If Jesus did not mean miracles but only that his good works were to be believed in that is fine. But then Jesus is saying that he does not need to do any miracles. He is saying they are not important. Jesus would say that God does not do silly, that is, unnecessary miracles. We would all have seen them if he did. So Jesus is indicating that his miracles are not magical. Jesus is really saying that his signs are not miracles for he would not contradict himself and John would not be writing what he said down if he thought he did. The signs are just good works. A miracle-worker would not emphasise his natural goodness over his supernatural goodness. Jesus did so Jesus was not a super-powered magician.
 
The interpretation of some that Jesus meant miracle powers and was thinking that he would do the miracle of the resurrection and they would do better.

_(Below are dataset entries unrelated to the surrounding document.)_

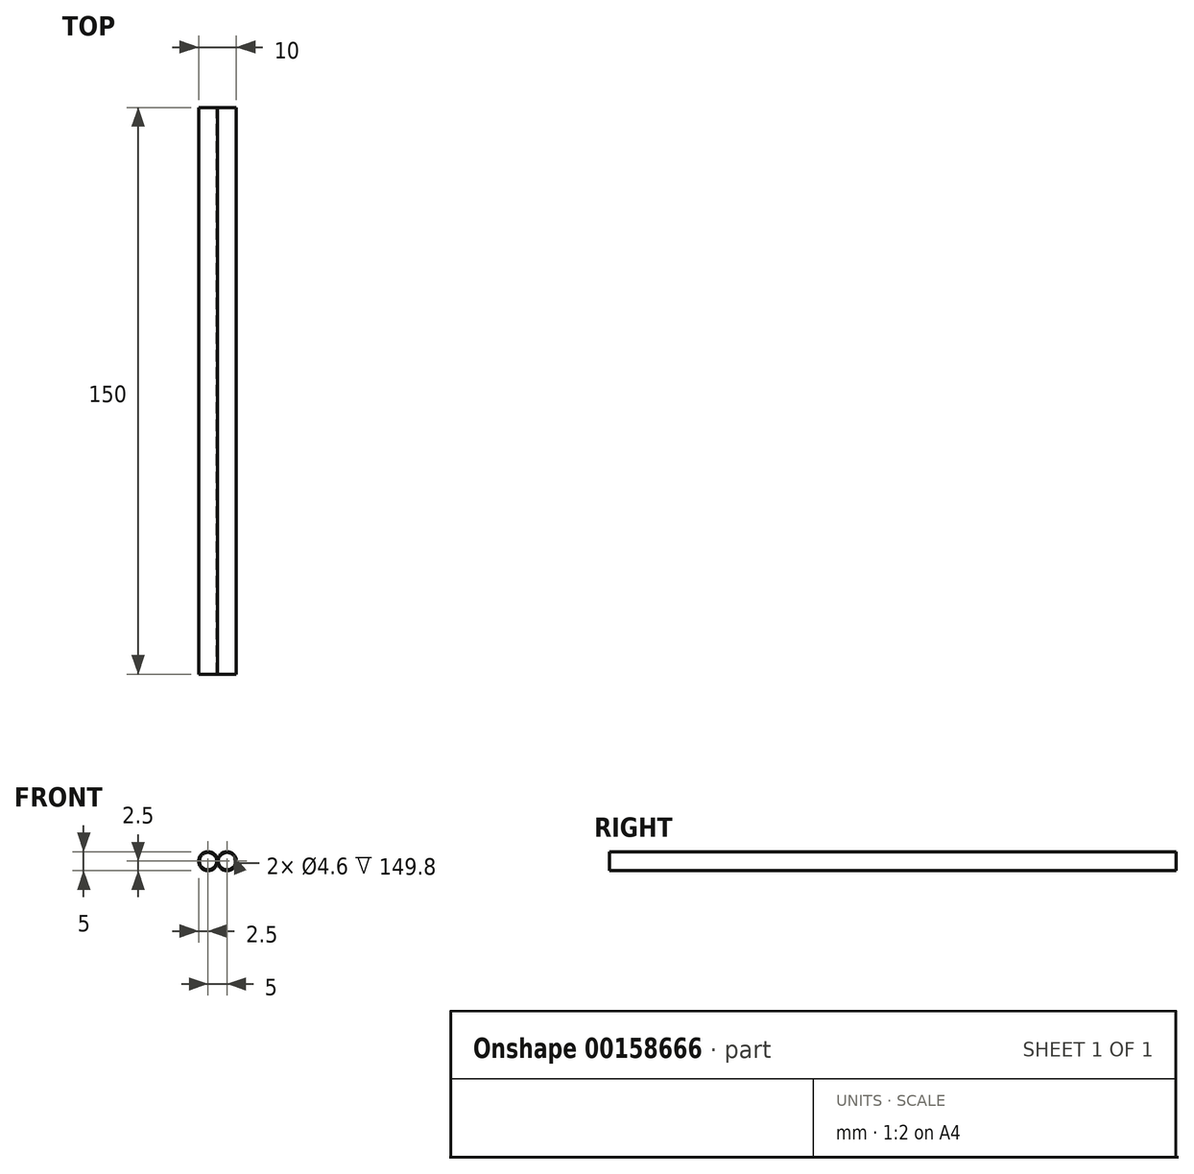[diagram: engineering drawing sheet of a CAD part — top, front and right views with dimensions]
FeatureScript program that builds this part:
annotation { "Feature Type Name" : "Feature", "Feature Type Description" : "" }
export const myFeature = defineFeature(function(context is Context, id is Id, definition is map)
    precondition{}
    {
        {
            var Q0;
            Q0=qCreatedBy(makeId("Front.planeOp"),FACE);
            var sketch = newSketch(context, id + "F0", { "sketchPlane" : qUnion([Q0])});
            skLineSegment(sketch, "E0", {"start": v(-2.5, 0) * mm, "end": v(2.5, 0) * mm, "construction": true});
            skCircle(sketch, "E1", {"center": v(-2.5, 0) * mm, "radius": 2.5 * mm});
            skCircle(sketch, "E2", {"center": v(2.5, 0) * mm, "radius": 2.5 * mm});
            skSolve(sketch);
        }
        {
            var Q0;
            Q0=makeQuery(id+"F0.imprint","IMPRINT",FACE,{"disambiguationData":[TD([[makeQuery(id+"F0.imprint","IMPRINT",EDGE,{"derivedFrom":sQuery(id+"F0.wireOp",EDGE,"E1")}),1.0]])]});
            var Q1;
            Q1=makeQuery(id+"F0.imprint","IMPRINT",FACE,{"disambiguationData":[TD([[makeQuery(id+"F0.imprint","IMPRINT",EDGE,{"derivedFrom":sQuery(id+"F0.wireOp",EDGE,"E2")}),1.0]])]});
            extrude(context, id + "F1", {"entities" : qUnion([Q0, Q1]), "depth" : 150 * mm});
        }
        {
            var Q0;
            Q0=makeQuery(id+"F1.opExtrude","CAP_FACE",FACE,{"disambiguationData":[OSD([sQuery(id+"F0.wireOp",EDGE,"E1")])],"isStart":false});
            var Q1;
            Q1=makeQuery(id+"F1.opExtrude","CAP_FACE",FACE,{"disambiguationData":[OSD([sQuery(id+"F0.wireOp",EDGE,"E2")])],"isStart":false});
            shell(context, id + "F2", {"entities" : qUnion([Q0, Q1]), "thickness" : 0.2 * mm});
        }
    });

In that case, Jesus contradicted his claim that the resurrection of Jesus would be the best, the most inimitable and most credible miracle ever. And we know for a fact and are one hundred and ten percent sure of it that it is the opposites of these things.
 
Jesus in the John gospel says that the man who believes and trusts in him will the same works as him and even do greater works than him for Jesus will go back to the Father (John 14:12-14).
 
Some say this is a false prophecy for believers cannot walk on water and make hundreds of loaves out of one loaf or rise from the dead. If that is so then it follows that the author of John was a religious maniac and his gospel should be regarded with derision for he would have known believers could not do these things. And if Jesus could give somebody better powers than he had it follows that two or three witnesses could come along and when the disciple of Jesus renowned for miracles is dead make it seem that that person had appeared to them and testified that the miracles were done to draw attention to himself as saviour and not Jesus and that he had had to testify in Jesus’ favour just like Jesus had to feign devotion to the Jewish religion.
 
Others say that Jesus was putting a natural interpretation on, and requiring one for, the stories about his powers and so there would be people who would think of better things to do than him.
 
Others say Jesus only meant that believers will do better than him for they will be the ones going out and finding converts for God and him. This interpretation denies he meant miracles, his own or theirs. This is the standard Christian interpretation. And the only one they can think of. But the interpretation is wrong. He said the reason they would do better than him is because he would go back to the Father. But he promised that he would be with his people just as much as ever when he cannot be seen any more and when he is in Heaven again.
 
The next verse says that whatever the Father will be asked in the name of Jesus for, he will do it. He means that they will do better than him for he will go back to the Father to get the Father to answer their prayers better – which implies by the way that he did not consider himself to be literally God. A man who is God would get results from God whether he was on earth or in heaven for he is God. So what Jesus could have meant was that they would get better results from God by prayer after he goes back to God’s side to whisper in God’s ear for all eternity. Jesus then would be doing better works for God when he goes back to him than what he was doing on earth. This certainly never happened. No tradition said that Jesus did more miracles after going back to Heaven than before he went back. It is no wonder Christians hate this interpretation. The interpretation says that there was nothing unusual or obviously supernatural about Jesus’ teaching and works and others would do more interesting and spectacular things than him. It is correct.
 
There are no miracles spoken of in this gospel. But the miracle of the food being multiplied in John 6 seems to be an exception. In the light of what John’s Jesus said about his own miracles it is clear that this was no miracle.